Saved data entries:
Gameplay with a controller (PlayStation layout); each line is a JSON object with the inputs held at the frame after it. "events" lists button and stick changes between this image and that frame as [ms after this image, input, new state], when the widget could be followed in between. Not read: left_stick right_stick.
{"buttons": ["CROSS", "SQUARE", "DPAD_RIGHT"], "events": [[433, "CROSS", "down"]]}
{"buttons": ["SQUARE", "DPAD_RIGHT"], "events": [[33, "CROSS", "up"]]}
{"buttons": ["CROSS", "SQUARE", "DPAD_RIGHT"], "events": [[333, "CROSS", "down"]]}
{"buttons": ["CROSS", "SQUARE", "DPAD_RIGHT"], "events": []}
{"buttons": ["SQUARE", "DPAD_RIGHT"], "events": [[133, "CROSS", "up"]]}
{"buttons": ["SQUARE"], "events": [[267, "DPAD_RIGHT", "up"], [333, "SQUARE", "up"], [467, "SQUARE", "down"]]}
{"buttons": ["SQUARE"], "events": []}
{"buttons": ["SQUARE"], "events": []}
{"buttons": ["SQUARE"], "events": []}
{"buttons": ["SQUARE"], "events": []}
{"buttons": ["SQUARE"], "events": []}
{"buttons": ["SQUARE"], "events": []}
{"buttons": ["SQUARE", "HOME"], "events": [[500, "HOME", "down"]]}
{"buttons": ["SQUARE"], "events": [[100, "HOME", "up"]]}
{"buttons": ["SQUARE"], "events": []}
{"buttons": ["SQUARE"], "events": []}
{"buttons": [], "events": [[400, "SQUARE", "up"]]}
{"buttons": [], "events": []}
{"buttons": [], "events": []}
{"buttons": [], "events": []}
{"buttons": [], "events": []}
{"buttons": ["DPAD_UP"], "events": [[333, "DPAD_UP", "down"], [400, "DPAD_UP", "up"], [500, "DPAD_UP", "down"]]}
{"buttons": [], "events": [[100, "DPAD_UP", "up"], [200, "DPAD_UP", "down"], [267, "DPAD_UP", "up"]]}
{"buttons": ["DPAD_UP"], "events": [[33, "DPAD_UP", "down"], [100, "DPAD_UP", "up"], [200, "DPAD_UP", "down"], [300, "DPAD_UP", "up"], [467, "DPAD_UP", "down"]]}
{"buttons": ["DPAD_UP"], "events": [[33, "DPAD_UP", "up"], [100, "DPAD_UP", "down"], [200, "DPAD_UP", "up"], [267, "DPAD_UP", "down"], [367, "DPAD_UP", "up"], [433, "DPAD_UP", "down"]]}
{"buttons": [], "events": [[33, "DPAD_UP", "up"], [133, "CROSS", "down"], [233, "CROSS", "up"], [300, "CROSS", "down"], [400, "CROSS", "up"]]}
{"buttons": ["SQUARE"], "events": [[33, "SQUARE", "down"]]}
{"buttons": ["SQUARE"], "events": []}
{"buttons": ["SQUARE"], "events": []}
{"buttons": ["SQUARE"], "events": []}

PROBLEM – Within the entries, find all lines holding "HOME" and copy each one.

RESPONSE AREA –
{"buttons": ["SQUARE", "HOME"], "events": [[500, "HOME", "down"]]}
{"buttons": ["SQUARE"], "events": [[100, "HOME", "up"]]}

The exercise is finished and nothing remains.